--- TASK PROMPT ---
Extract the lines starting at the one containing "Page size: 1654x931." and ending at the one containing "picture [332, 496, 1270, 857]", copying them without any change.

>> begin GIVEN DATA

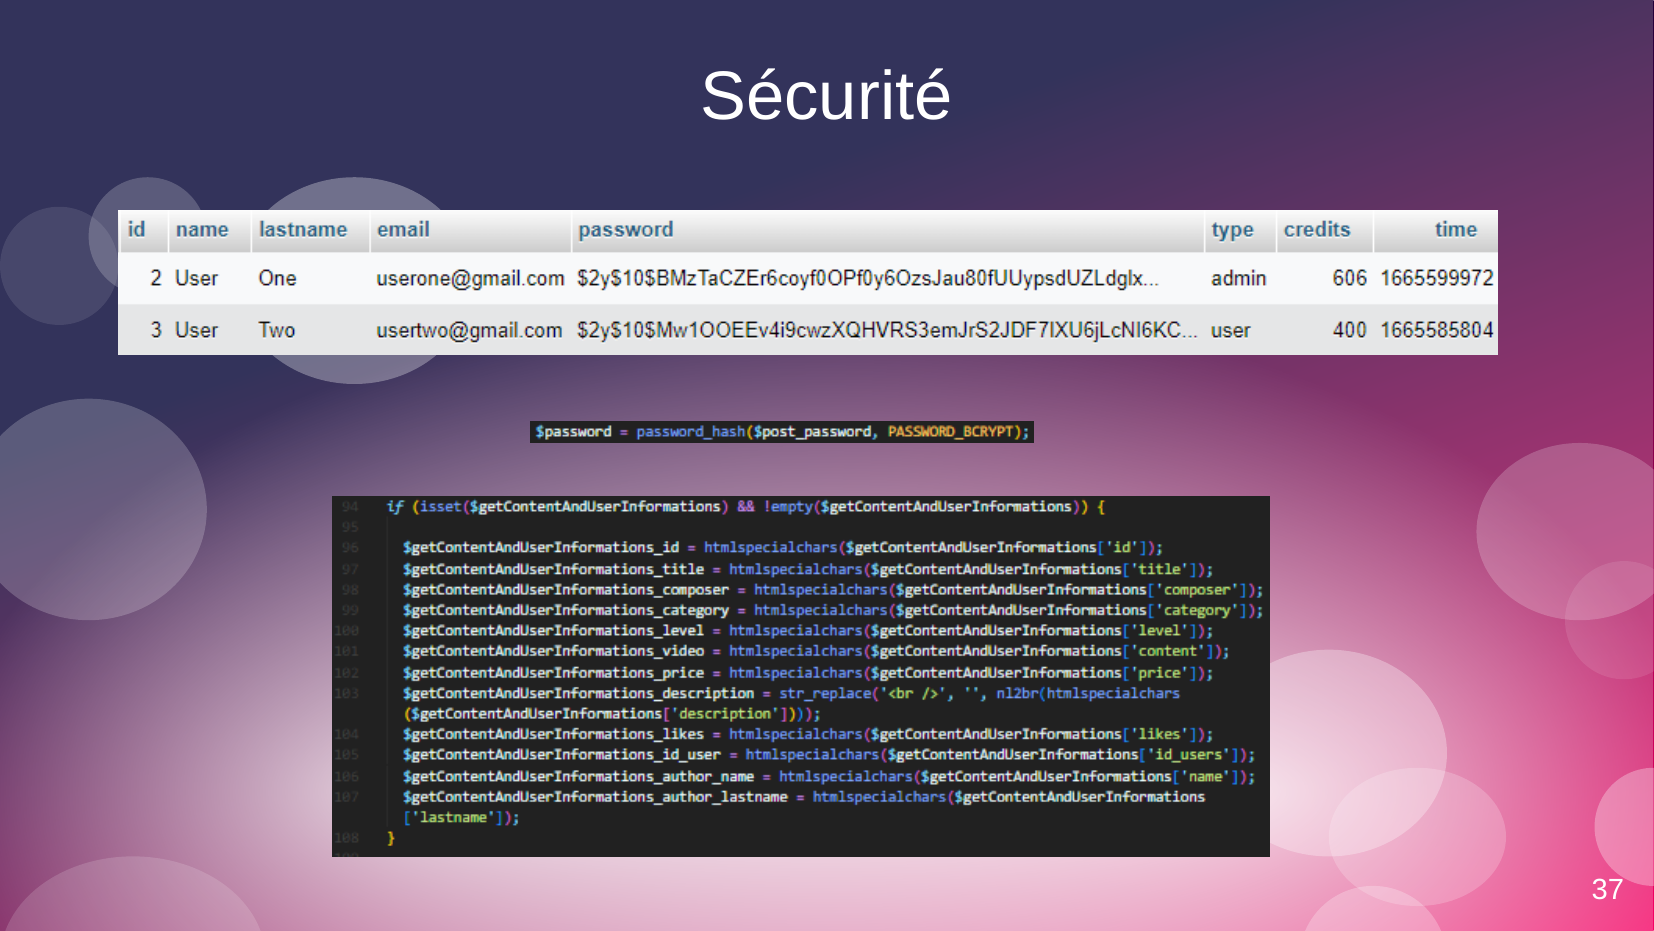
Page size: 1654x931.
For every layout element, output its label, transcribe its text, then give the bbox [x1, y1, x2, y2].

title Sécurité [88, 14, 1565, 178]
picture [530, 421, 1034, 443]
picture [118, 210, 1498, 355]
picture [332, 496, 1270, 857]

>> end GIVEN DATA
>> begin GIVEN DATA

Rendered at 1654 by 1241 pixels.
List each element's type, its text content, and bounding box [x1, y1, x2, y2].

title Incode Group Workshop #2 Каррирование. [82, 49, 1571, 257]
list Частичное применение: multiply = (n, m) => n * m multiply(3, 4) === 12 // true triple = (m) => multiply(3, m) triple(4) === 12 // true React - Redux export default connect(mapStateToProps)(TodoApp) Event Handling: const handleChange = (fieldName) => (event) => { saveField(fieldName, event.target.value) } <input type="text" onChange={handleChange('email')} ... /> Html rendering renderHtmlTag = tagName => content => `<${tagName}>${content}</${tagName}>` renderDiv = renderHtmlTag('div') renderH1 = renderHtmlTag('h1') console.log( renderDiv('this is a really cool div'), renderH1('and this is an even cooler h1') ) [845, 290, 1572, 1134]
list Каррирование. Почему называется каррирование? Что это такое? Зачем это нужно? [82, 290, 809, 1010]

>> end GIVEN DATA
>> begin GIVEN DATA

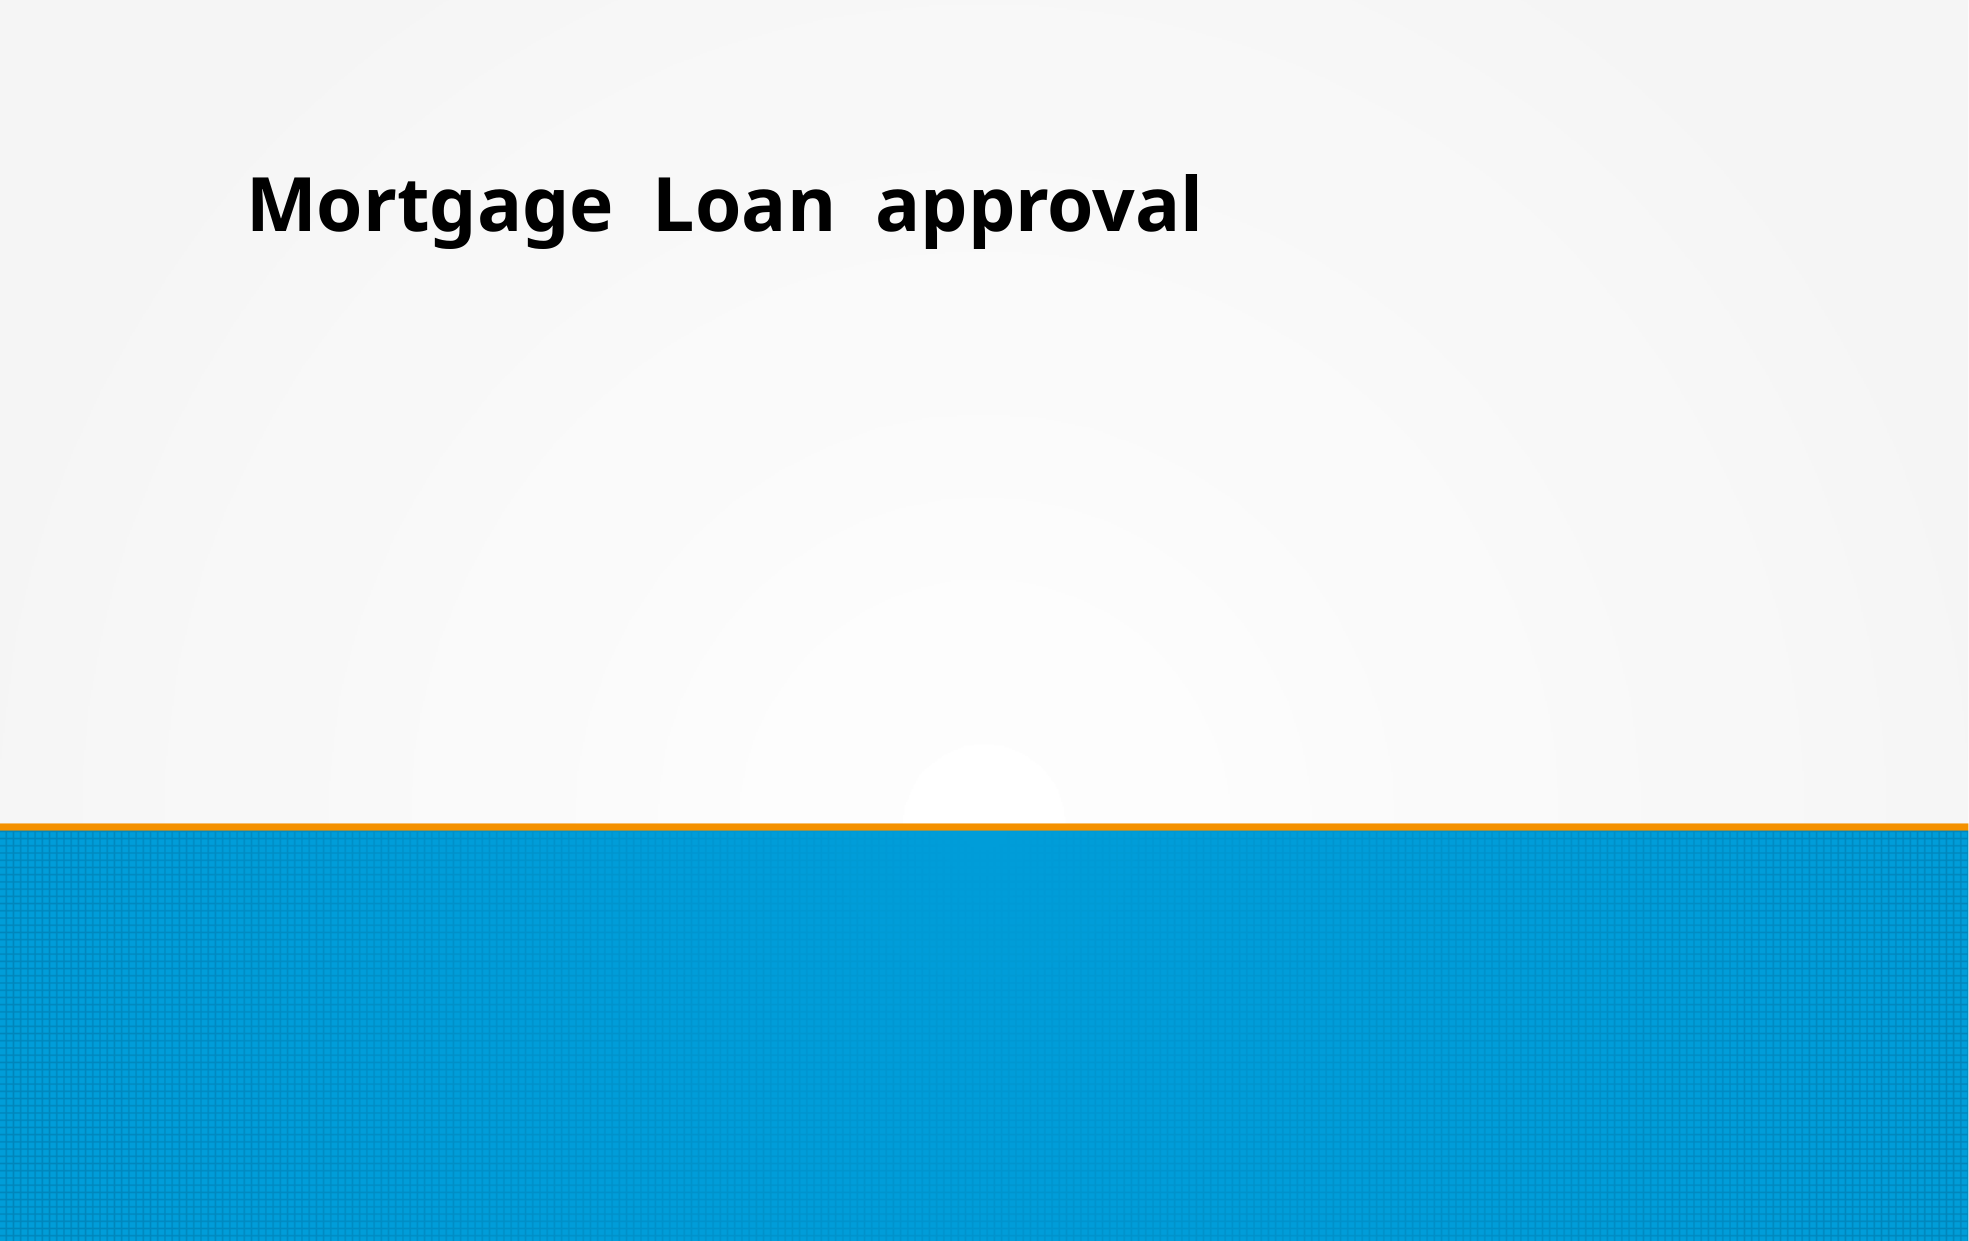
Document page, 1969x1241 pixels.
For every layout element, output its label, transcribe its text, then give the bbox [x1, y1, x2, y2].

>> end GIVEN DATA

--- WORKED ANSWER ---
Page size: 1654x931.
For every layout element, output its label, transcribe its text, then give the bbox [x1, y1, x2, y2].

title Sécurité [88, 14, 1565, 178]
picture [530, 421, 1034, 443]
picture [118, 210, 1498, 355]
picture [332, 496, 1270, 857]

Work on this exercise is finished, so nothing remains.